**** Supplied passage ****

The model explains approximately 71% of the variance in Net Pay (R² ≈ 0.71), indicating a reasonably strong fit. Key findings from the coefficients:

Basic Salary is the dominant positive predictor: for each additional Naira in Basic, Net Pay increases by a nearly proportional amount, reflecting its structural primacy in the pay framework.
Loans carry a coefficient of approximately −1.18, meaning that for every ₦1 of loan repayment, net take-home falls by ₦1.18. The excess above ₦1 likely captures associated insurance premiums or administrative charges embedded in the loan agreement.
PAYE shows a positive coefficient — this is a proxy variable effect. Staff with higher PAYE are higher earners and, despite larger tax bills, still take home more money overall.

For a non-technical manager: the two biggest levers on take-home pay are the basic salary grade and loan obligations. Reducing loan burdens would have a direct, measurable positive impact on employee net pay.

10. Integrated Findings

Taken together, the five analyses converge on a coherent narrative about FUGUS’s December 2024 payroll:

Rank drives compensation; departments do not. Descriptive statistics and segmentation analysis both confirm that pay variance is primarily explained by grade level. The hypothesis test formally confirms that departmental affiliation (at least between Sociology and Chemistry) adds no statistically independent payroll cost. Budget planning should therefore be rank-based, not department-based.
Loan deductions are the primary financial wellness risk. The correlation analysis and regression model both identify loans as the strongest depressor of net take-home pay. The regression coefficient of −1.18 suggests that the total cost of borrowing (principal plus charges) is eroding disposable income substantially.
The payroll structure is principled but carries latent risk. The strong R² of 71% in the regression model confirms that the payroll is operating largely as designed — basic salary and statutory deductions explain the bulk of variation. However, the 29% unexplained variance and the wide loan-driven dispersion in net pay represent areas of financial and compliance risk.

Single Collective Recommendation: The University should introduce a Payroll Financial Wellness Programme that: (a) caps loan deductions at a maximum of 33.3% of gross pay in line with labour best practice; (b) audits and regularises the pension registration status of staff currently without a Pension PIN; and (c) uses the regression model to simulate the net pay impact of future policy changes before implementation. This would improve staff welfare, reduce regulatory exposure, and strengthen the University’s financial governance framework.

11. Limitations & Further Work

Limitations

Single time period: The analysis covers only December 2024. A single month’s payroll may include seasonal anomalies (e.g., end-of-year bonuses, December arrears). Cross-month comparisons would provide more robust conclusions.

****

### Tasks
1 – In the payroll analysis, what percentage of the variance in Net Pay does the regression model explain?
2 – Reproduce word for word the part of the payroll analysis that opens with the words containing "Single Collective Recommendation: The" and closes with "financial governance framework.".
3 – Carry on writing the payroll analysis, beginning right after its final sentence.

**** Data block ****

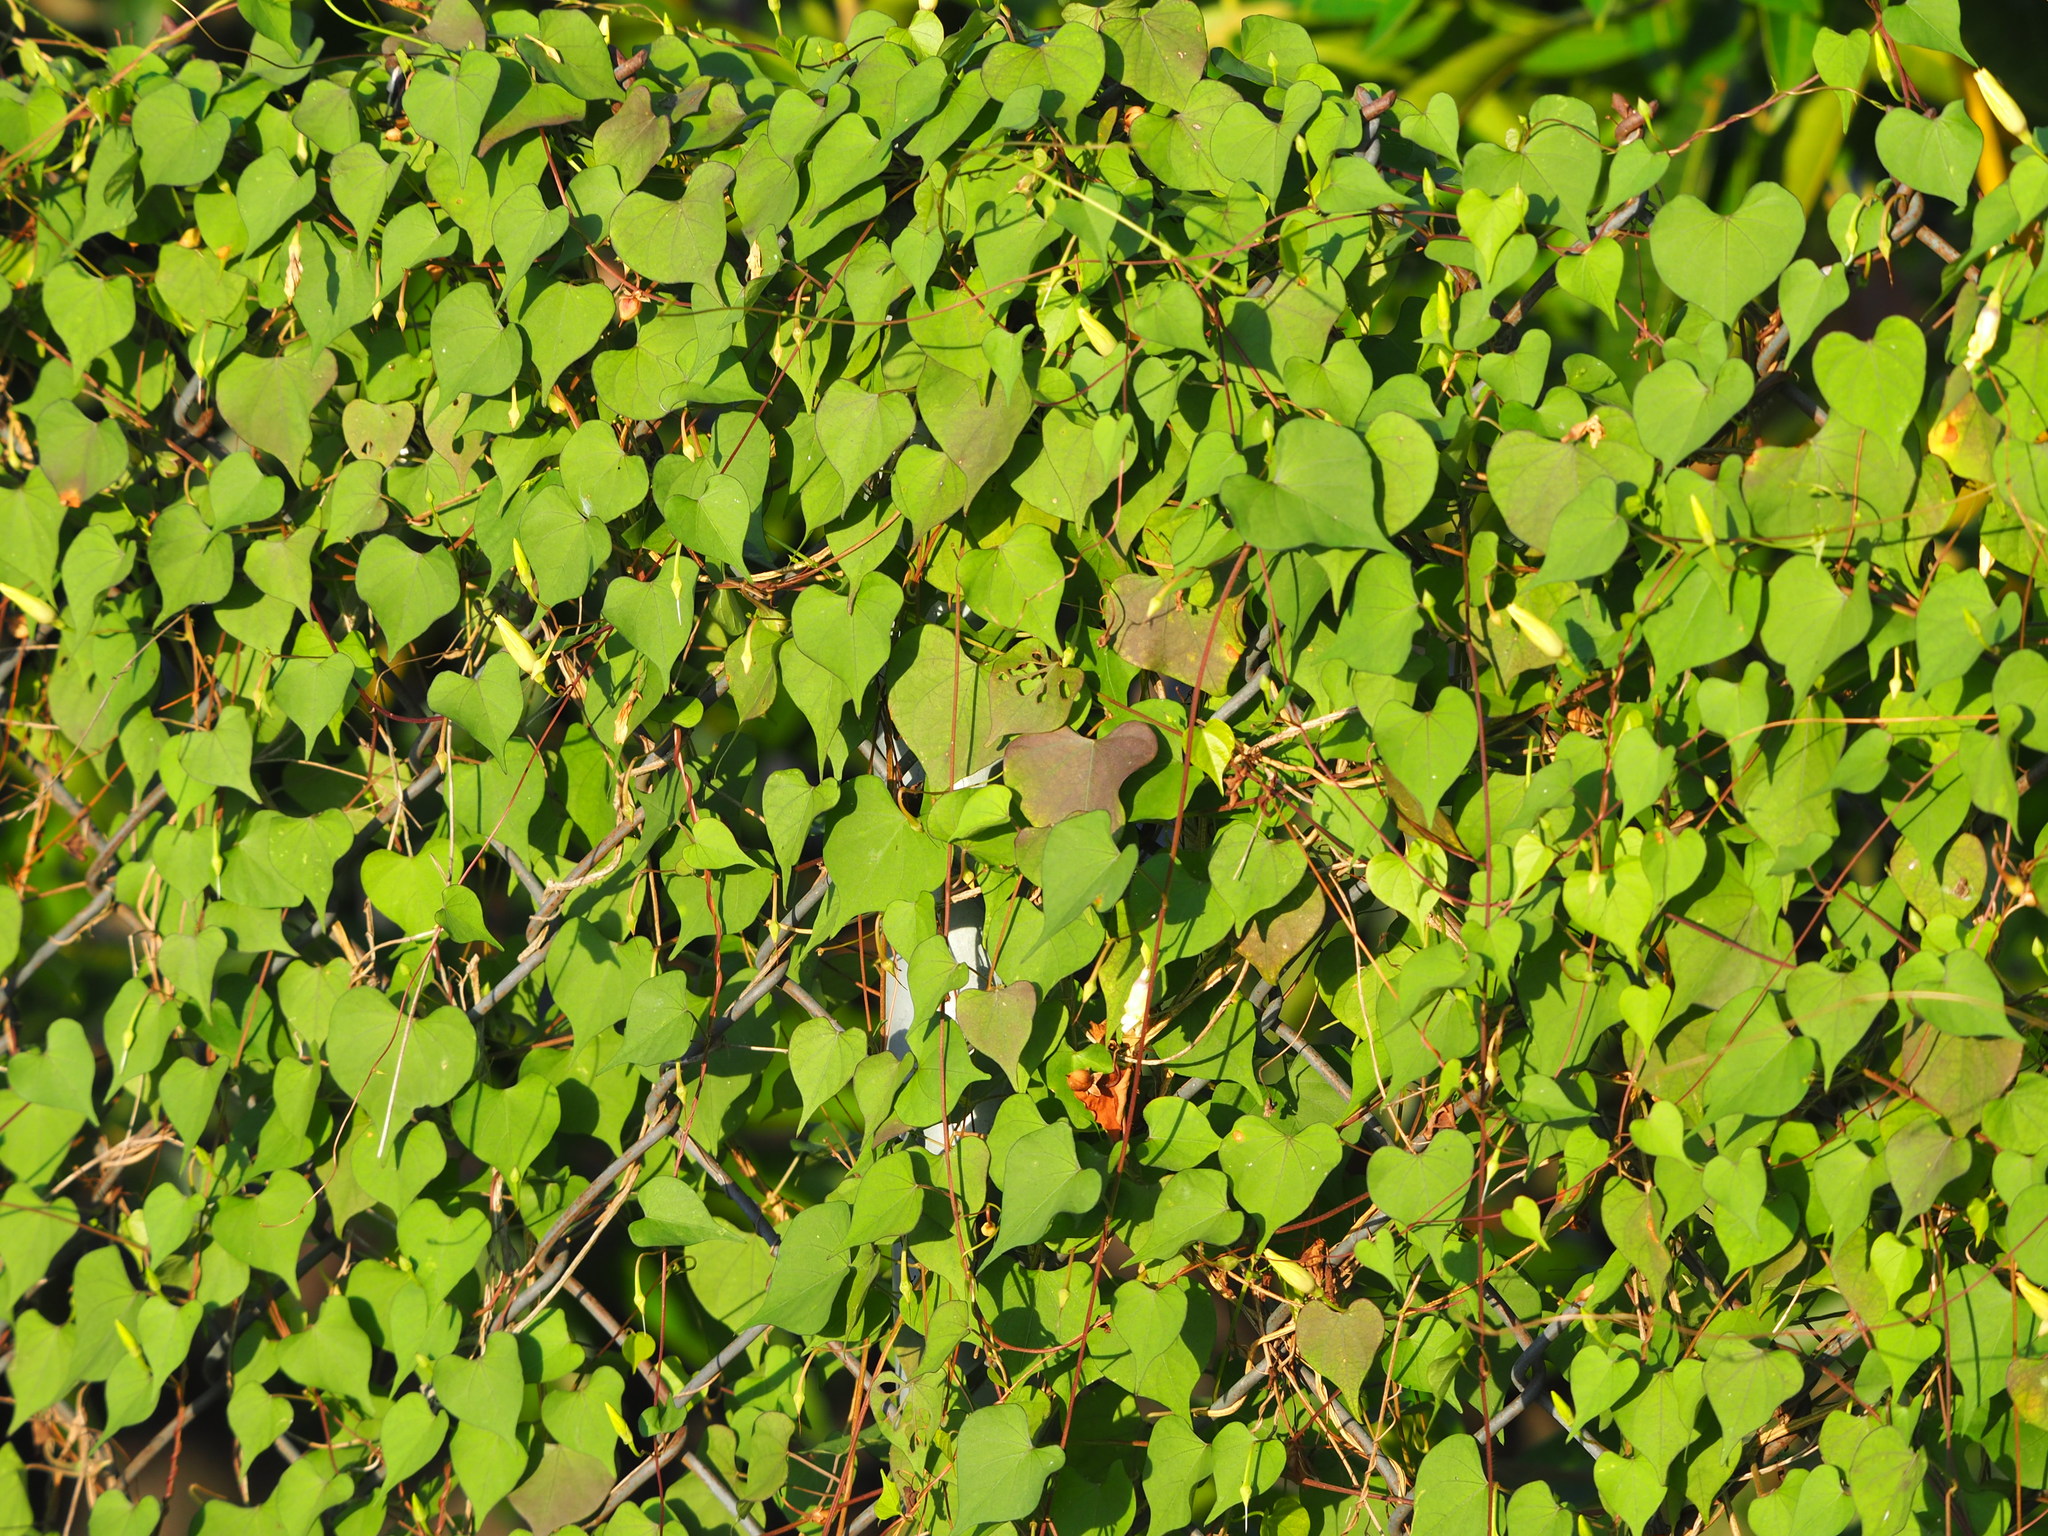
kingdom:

****

### Answers to the problems
1 – About 71% (R² ≈ 0.71).

2 –
Single Collective Recommendation: The University should introduce a Payroll Financial Wellness Programme that: (a) caps loan deductions at a maximum of 33.3% of gross pay in line with labour best practice; (b) audits and regularises the pension registration status of staff currently without a Pension PIN; and (c) uses the regression model to simulate the net pay impact of future policy changes before implementation. This would improve staff welfare, reduce regulatory exposure, and strengthen the University’s financial governance framework.

3 –
No causal inference: Although regression identifies predictors, the observational nature of the data means causality cannot be established. A staff member’s loan amount and basic salary are jointly determined by seniority, not independently manipulable variables.
Missing pension data: The 120+ staff without registered Pension PINs represent a gap in the dataset that may introduce bias if their compensation profiles differ systematically from registered staff.
Limited predictor set: The regression model uses only three predictors. Inclusion of variables such as years of service, leave entitlements, and allowance categories could substantially improve explanatory power.
Normality assumptions: The t-test and OLS regression assume approximately normal residuals. Given the right-skewed distributions observed in Section 4, this assumption may be imperfectly met, particularly for smaller departmental subgroups.

Further Work

Longitudinal payroll analysis: Extending the dataset to cover 12 months would enable time-series modelling of payroll trends, seasonal patterns, and the impact of promotions or policy changes.
Classification modelling: A logistic regression or decision tree could predict which staff are at highest risk of falling below a minimum take-home threshold, enabling proactive HR intervention.
Pension compliance deep-dive: Cross-referencing payroll records with PENCOM (National Pension Commission) data could produce a comprehensive compliance audit.
Expanded regression model: With access to HR records (years of service, qualification level, contract type), a richer OLS or mixed-effects model could be specified to better account for the 29% unexplained variance.

References

Agbo, E. (2026). Payroll data analysis: Federal University Gusau December 2024 payroll register [Dataset]. Internal financial reporting archive, Bursary Department, Federal University Gusau.

Field, A. (2018). Discovering statistics using IBM SPSS statistics (5th ed.). SAGE Publications.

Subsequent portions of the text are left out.